» Request: The result should be a faithful copy of every entry below, with the pictures left out.

(Optical and exposure parameters)
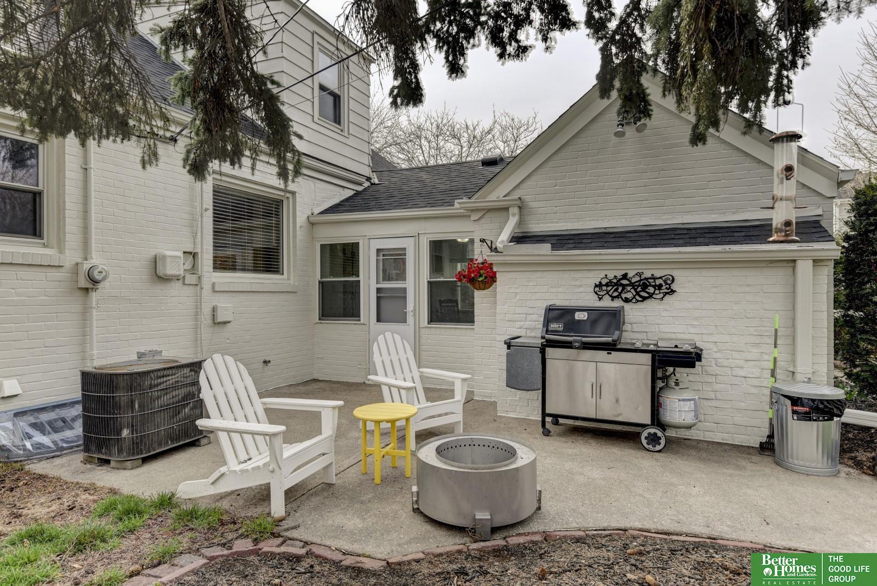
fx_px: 585
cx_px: 438
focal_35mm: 24
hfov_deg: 73.7
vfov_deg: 53.2
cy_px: 293
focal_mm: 24
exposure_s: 1/500
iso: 400
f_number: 8
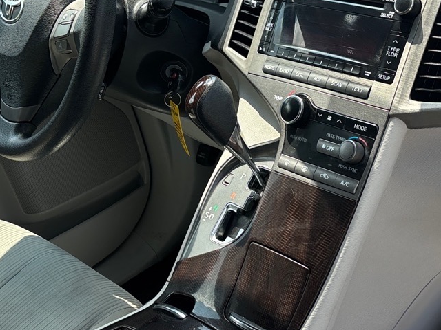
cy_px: 153
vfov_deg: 22.6
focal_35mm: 65
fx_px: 828
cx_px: 285
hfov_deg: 29.7
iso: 50
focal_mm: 5.96
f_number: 1.6
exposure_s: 1/396
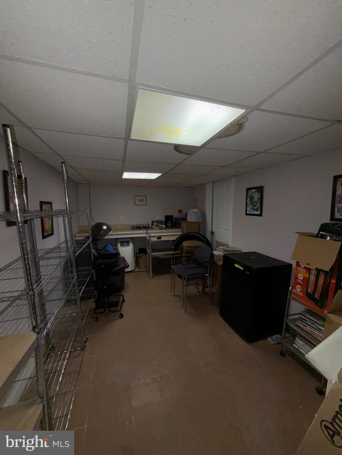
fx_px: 184
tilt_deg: -6.3
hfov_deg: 85.7
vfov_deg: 102.1
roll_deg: -0.4
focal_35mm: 14
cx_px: 171
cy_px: 228
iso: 80
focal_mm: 2.22
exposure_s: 1/60
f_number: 2.2
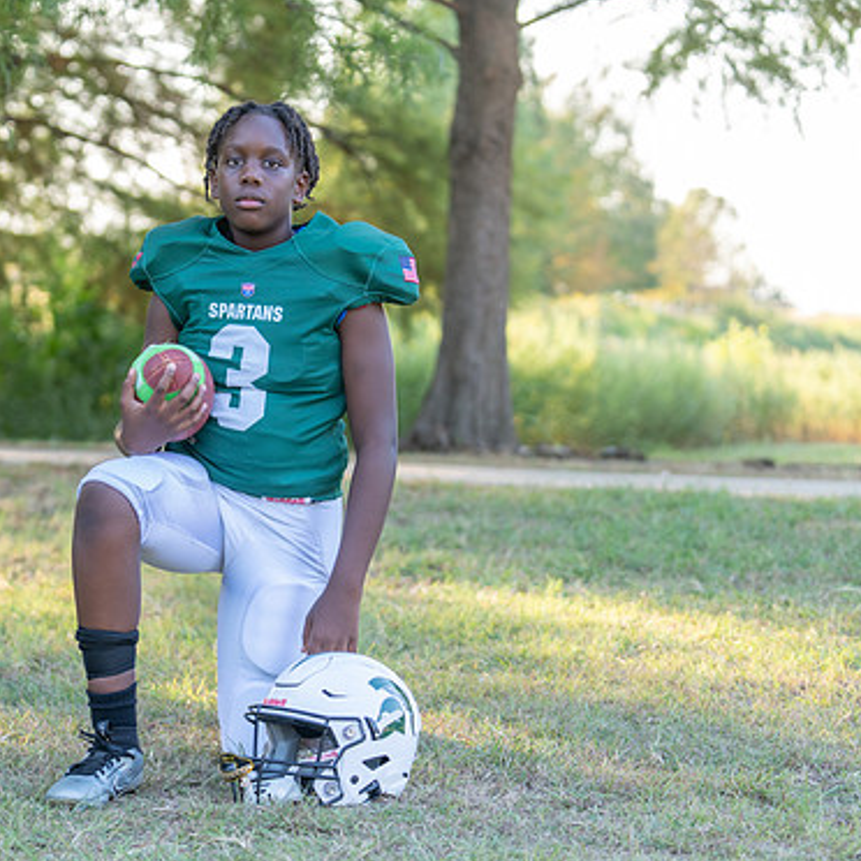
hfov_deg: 17.5
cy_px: 422
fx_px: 2786
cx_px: 219
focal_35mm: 99
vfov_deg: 17.6
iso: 250
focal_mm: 70
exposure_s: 1/320
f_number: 2.8
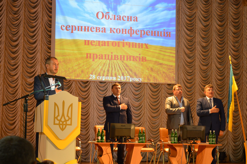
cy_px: 82
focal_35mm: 82
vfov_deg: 16.5
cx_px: 124
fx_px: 566
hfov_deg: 24.6
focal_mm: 55
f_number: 5.6
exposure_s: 1/15
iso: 900
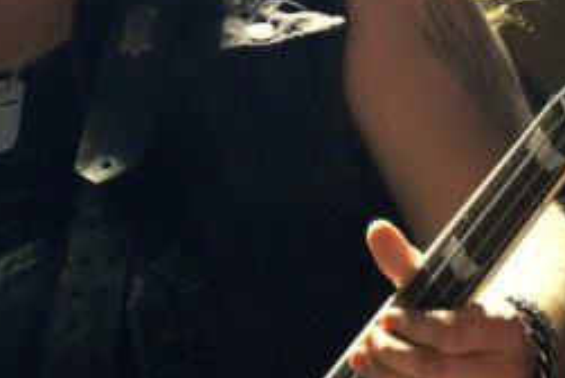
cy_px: -158
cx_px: 432
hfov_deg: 4.7
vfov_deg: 3.1
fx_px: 6913
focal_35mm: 440
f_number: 5.6
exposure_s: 1/60
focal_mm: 96
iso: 6400
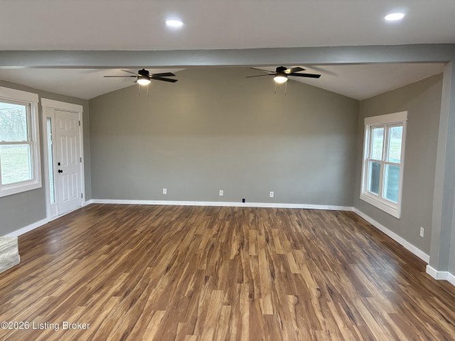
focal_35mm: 26
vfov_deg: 53.0
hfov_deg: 67.3
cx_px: 228
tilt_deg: -6.3
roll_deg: -1.0
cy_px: 170
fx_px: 342
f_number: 1.6
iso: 160
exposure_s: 1/60
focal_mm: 5.96
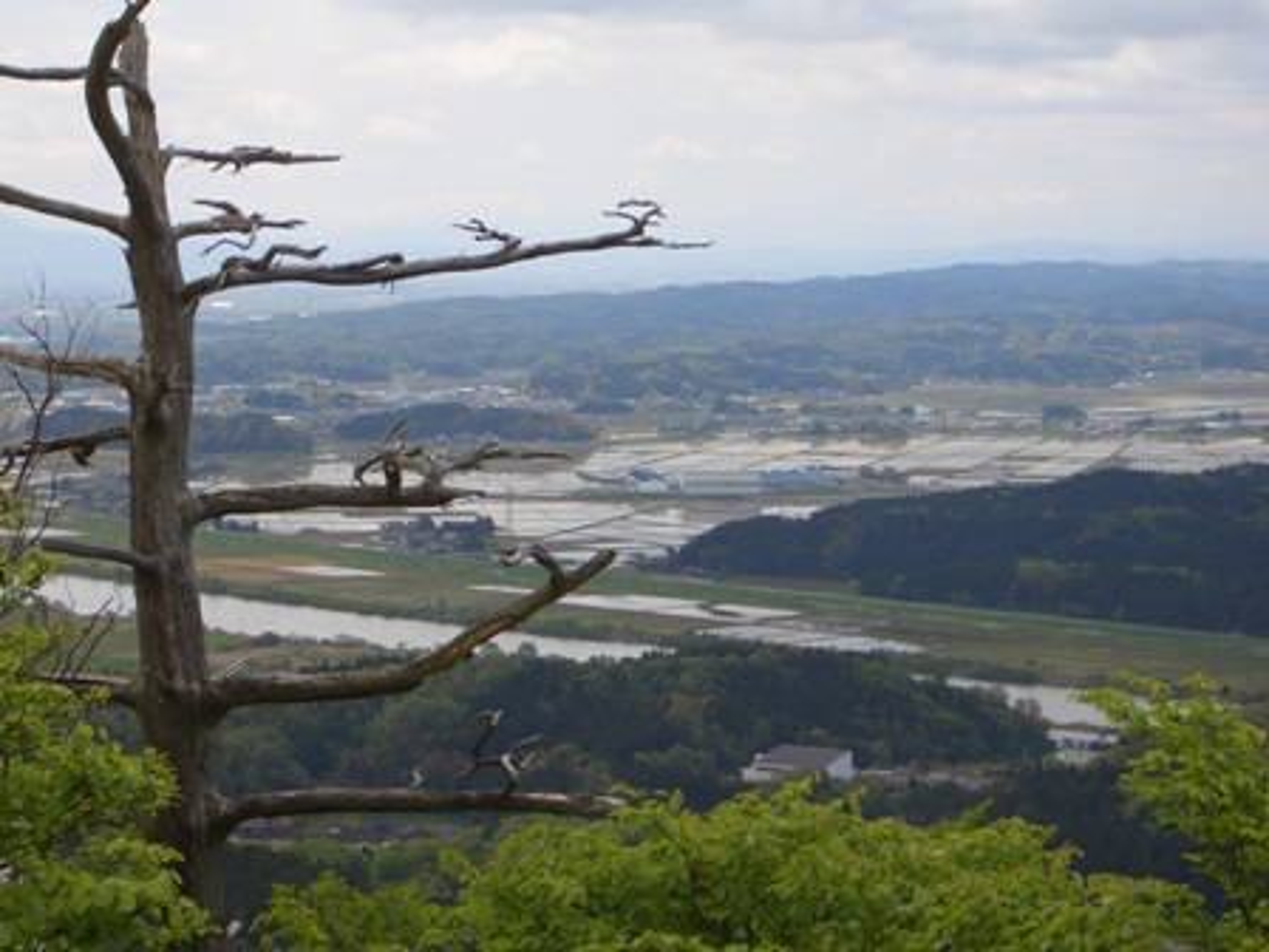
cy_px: 476
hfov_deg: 18.7
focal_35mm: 105
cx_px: 634
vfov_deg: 14.1
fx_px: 3849
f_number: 4.8
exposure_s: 1/320
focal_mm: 17.4
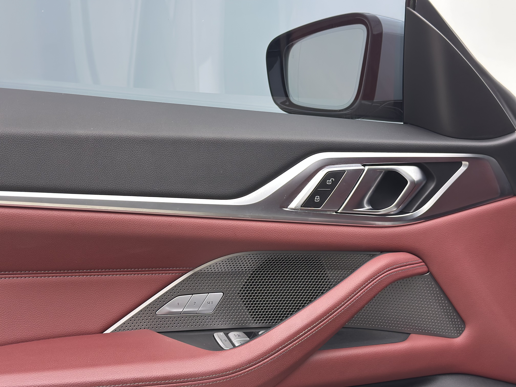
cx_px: 258
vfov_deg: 30.3
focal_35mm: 48
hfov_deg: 39.7
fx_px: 716
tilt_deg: -6.7
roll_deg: +1.2
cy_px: 194
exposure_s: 1/100
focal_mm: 6.86
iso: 80
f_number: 1.78
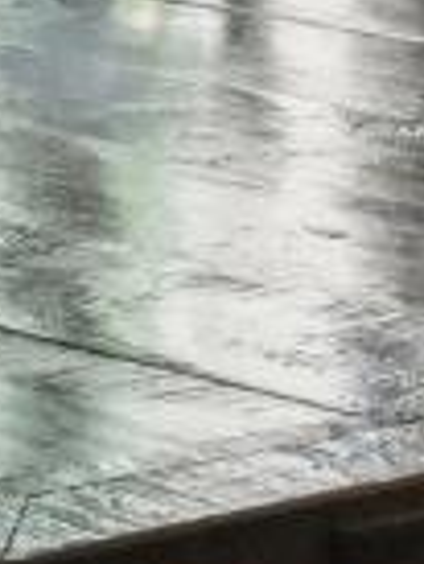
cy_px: -675
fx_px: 4810
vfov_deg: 6.5
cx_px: 25
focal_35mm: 295
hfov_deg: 5.0
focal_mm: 28
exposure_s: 1/60
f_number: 9
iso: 1600
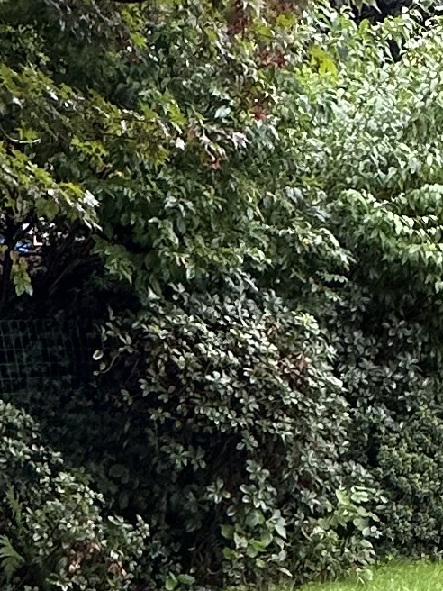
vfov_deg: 21.1
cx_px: 420
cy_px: 726
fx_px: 1467
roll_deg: +1.9
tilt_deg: -12.3
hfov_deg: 16.9
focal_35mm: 86
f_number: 2.2
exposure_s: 1/99
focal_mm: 2.22
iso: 100
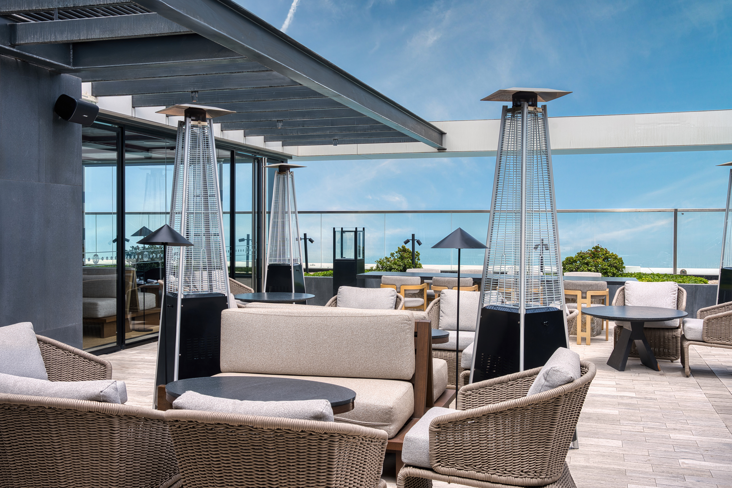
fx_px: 773
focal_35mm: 38
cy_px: 244
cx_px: 366
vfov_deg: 35.1
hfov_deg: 50.7
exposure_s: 1/200
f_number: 10
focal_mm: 38
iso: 100
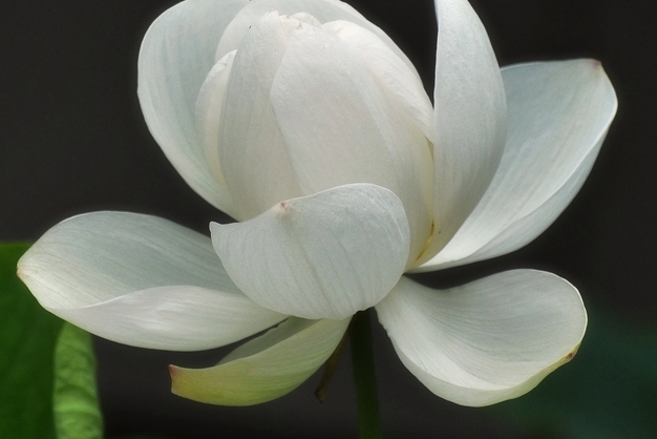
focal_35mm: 405
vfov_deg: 3.4
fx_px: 7391
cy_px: 176
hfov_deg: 5.1
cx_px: 240
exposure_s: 1/1250
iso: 200
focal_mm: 165
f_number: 5
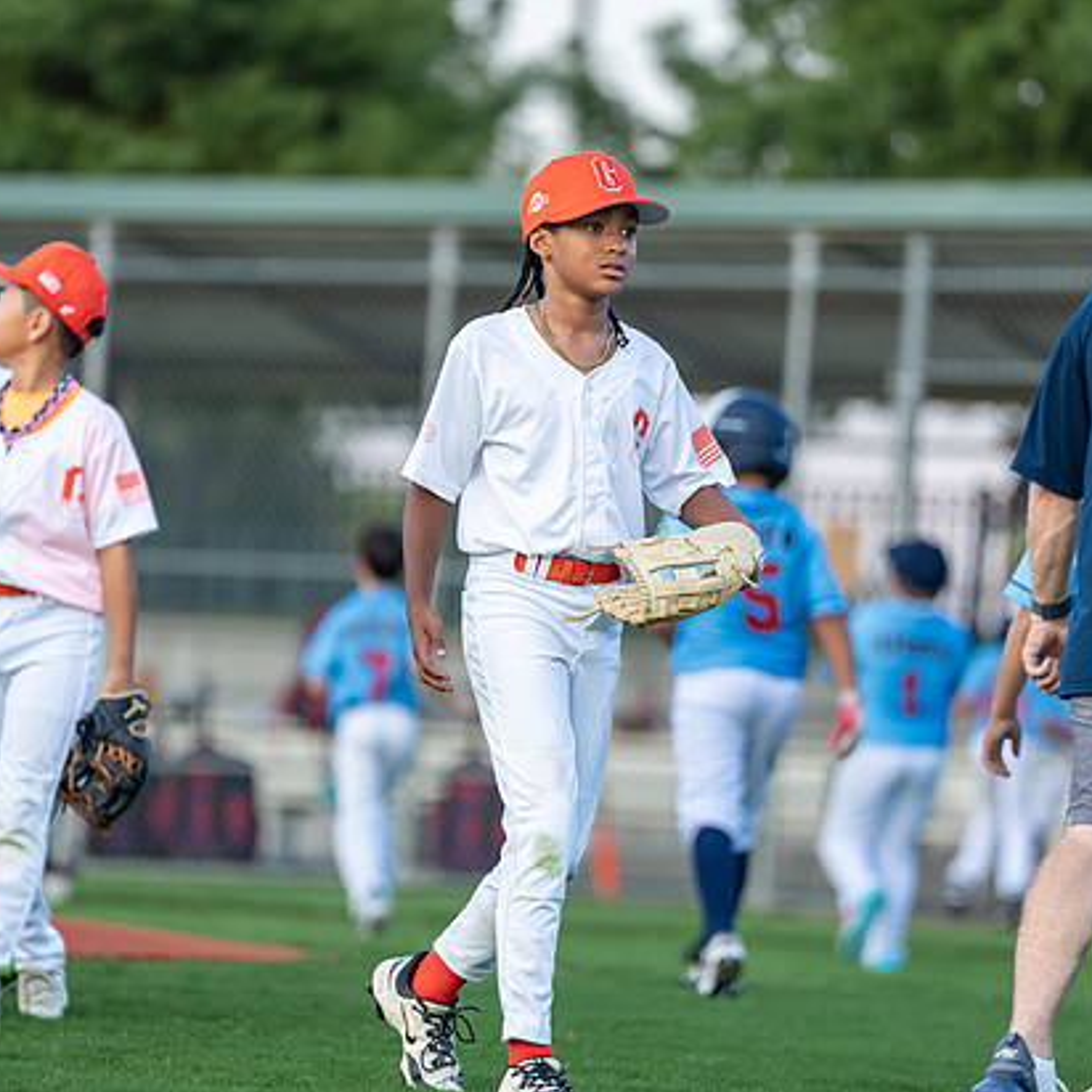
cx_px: 576
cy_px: 556
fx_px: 10100
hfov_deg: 6.2
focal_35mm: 283
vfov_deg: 6.2
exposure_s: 1/2000
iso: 800
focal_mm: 200
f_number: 2.8
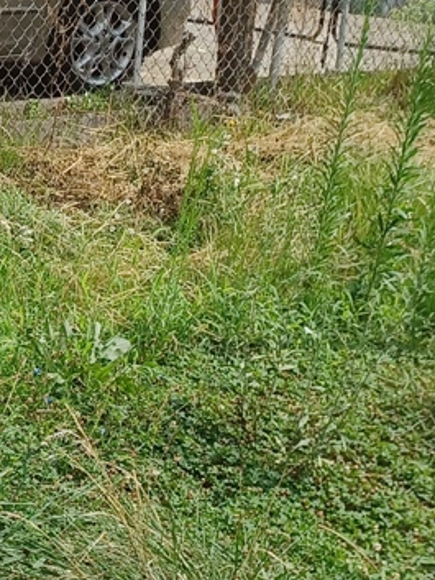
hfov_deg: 15.4
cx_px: -295
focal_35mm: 85
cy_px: 370
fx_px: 1423
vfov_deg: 22.9
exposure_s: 1/312
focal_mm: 4.6
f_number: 1.8
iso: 33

» Task solution:
fx_px: 585
cx_px: 438
focal_35mm: 24
hfov_deg: 73.7
vfov_deg: 53.2
cy_px: 293
focal_mm: 24
exposure_s: 1/500
iso: 400
f_number: 8
cy_px: 153
vfov_deg: 22.6
focal_35mm: 65
fx_px: 828
cx_px: 285
hfov_deg: 29.7
iso: 50
focal_mm: 5.96
f_number: 1.6
exposure_s: 1/396
fx_px: 184
tilt_deg: -6.3
hfov_deg: 85.7
vfov_deg: 102.1
roll_deg: -0.4
focal_35mm: 14
cx_px: 171
cy_px: 228
iso: 80
focal_mm: 2.22
exposure_s: 1/60
f_number: 2.2
hfov_deg: 17.5
cy_px: 422
fx_px: 2786
cx_px: 219
focal_35mm: 99
vfov_deg: 17.6
iso: 250
focal_mm: 70
exposure_s: 1/320
f_number: 2.8
cy_px: 82
focal_35mm: 82
vfov_deg: 16.5
cx_px: 124
fx_px: 566
hfov_deg: 24.6
focal_mm: 55
f_number: 5.6
exposure_s: 1/15
iso: 900
cy_px: -158
cx_px: 432
hfov_deg: 4.7
vfov_deg: 3.1
fx_px: 6913
focal_35mm: 440
f_number: 5.6
exposure_s: 1/60
focal_mm: 96
iso: 6400
focal_35mm: 26
vfov_deg: 53.0
hfov_deg: 67.3
cx_px: 228
tilt_deg: -6.3
roll_deg: -1.0
cy_px: 170
fx_px: 342
f_number: 1.6
iso: 160
exposure_s: 1/60
focal_mm: 5.96
cy_px: 476
hfov_deg: 18.7
focal_35mm: 105
cx_px: 634
vfov_deg: 14.1
fx_px: 3849
f_number: 4.8
exposure_s: 1/320
focal_mm: 17.4
cx_px: 258
vfov_deg: 30.3
focal_35mm: 48
hfov_deg: 39.7
fx_px: 716
tilt_deg: -6.7
roll_deg: +1.2
cy_px: 194
exposure_s: 1/100
focal_mm: 6.86
iso: 80
f_number: 1.78
cy_px: -675
fx_px: 4810
vfov_deg: 6.5
cx_px: 25
focal_35mm: 295
hfov_deg: 5.0
focal_mm: 28
exposure_s: 1/60
f_number: 9
iso: 1600
vfov_deg: 21.1
cx_px: 420
cy_px: 726
fx_px: 1467
roll_deg: +1.9
tilt_deg: -12.3
hfov_deg: 16.9
focal_35mm: 86
f_number: 2.2
exposure_s: 1/99
focal_mm: 2.22
iso: 100
fx_px: 773
focal_35mm: 38
cy_px: 244
cx_px: 366
vfov_deg: 35.1
hfov_deg: 50.7
exposure_s: 1/200
f_number: 10
focal_mm: 38
iso: 100
focal_35mm: 405
vfov_deg: 3.4
fx_px: 7391
cy_px: 176
hfov_deg: 5.1
cx_px: 240
exposure_s: 1/1250
iso: 200
focal_mm: 165
f_number: 5
cx_px: 576
cy_px: 556
fx_px: 10100
hfov_deg: 6.2
focal_35mm: 283
vfov_deg: 6.2
exposure_s: 1/2000
iso: 800
focal_mm: 200
f_number: 2.8
hfov_deg: 15.4
cx_px: -295
focal_35mm: 85
cy_px: 370
fx_px: 1423
vfov_deg: 22.9
exposure_s: 1/312
focal_mm: 4.6
f_number: 1.8
iso: 33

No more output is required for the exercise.